You've spent months getting each carved detail just right. Now it's time to finish the piece and bring it to life with color.

Many carvers find themselves hesitant to take the next step. To develop a suitable comfort level, you need to spend equal time learning and practicing both carving and finishing techniques.

In the last issue we covered paintbrush basics. Future articles in the series will cover setting up your palette and specific painting techniques, but before we move forward, it is important to understand the actual medium we'll be working with. There are a multitude of types and brands of paint available. The product you choose should be safe, durable, lightfast, and flexible. You also want to pay attention to the product's drying properties.

Paint Composition
Paint consists of the pigment and the binder, or glue, that holds it together. The binder used determines whether the product is oil, alkyd, or acrylic paint. The binders and pigments determine the effect and performance properties of the paint.

Artist Colors
Select paint that is artists' quality. The initial price may be higher than craft paints of the same color, but the coverage and quality make it worth it.

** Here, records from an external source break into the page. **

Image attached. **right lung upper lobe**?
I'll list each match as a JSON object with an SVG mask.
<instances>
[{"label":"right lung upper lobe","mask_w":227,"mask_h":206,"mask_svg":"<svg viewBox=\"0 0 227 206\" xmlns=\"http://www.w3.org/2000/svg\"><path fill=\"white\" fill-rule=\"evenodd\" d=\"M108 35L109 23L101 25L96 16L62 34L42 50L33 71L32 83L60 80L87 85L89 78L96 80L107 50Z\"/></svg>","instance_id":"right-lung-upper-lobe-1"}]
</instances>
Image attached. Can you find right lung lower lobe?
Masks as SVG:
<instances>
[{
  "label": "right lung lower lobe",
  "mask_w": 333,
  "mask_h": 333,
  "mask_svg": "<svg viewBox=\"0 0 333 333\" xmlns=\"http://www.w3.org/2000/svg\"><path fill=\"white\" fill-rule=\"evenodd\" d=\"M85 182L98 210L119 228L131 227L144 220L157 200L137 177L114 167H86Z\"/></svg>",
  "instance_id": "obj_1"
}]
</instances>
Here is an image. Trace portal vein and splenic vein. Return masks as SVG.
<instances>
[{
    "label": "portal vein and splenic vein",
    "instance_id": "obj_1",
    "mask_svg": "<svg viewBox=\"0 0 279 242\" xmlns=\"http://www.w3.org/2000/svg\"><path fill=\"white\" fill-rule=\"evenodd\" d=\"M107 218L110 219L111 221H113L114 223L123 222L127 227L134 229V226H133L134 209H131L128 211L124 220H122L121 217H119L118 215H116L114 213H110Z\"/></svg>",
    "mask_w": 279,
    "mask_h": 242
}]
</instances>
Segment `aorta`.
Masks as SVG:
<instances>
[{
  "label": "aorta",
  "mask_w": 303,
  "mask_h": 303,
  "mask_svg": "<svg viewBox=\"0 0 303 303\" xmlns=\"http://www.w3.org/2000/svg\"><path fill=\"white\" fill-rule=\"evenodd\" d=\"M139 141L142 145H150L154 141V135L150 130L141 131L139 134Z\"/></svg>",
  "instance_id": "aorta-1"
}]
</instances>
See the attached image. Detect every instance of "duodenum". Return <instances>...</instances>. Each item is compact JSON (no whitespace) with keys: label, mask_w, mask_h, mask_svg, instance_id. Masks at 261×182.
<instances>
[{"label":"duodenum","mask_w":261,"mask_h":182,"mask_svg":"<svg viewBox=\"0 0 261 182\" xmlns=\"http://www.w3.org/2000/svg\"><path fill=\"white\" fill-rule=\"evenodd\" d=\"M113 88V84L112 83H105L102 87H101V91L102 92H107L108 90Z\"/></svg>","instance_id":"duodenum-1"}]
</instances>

Think of your paint just like you do your wood or tools–purchase the best you can afford. Check the label to make sure the colors have been tested for lightfastness. The American Society for Testing and Materials (ASTM) seal guarantees the color will not fade over time. Inferior paint may begin to fade within weeks of application.

Brand Selection
Many brands have samplers of small tubes as an introduction to their products. Additional colors may be added as needed. Check out the availability and versatility of different brands. Choosing a brand of paint is often a personal preference, similar to choosing a brand of tools. Using a limited palette and products is a good way to minimize cost and space. This will also help you to quickly learn the characteristics of using and mixing colors.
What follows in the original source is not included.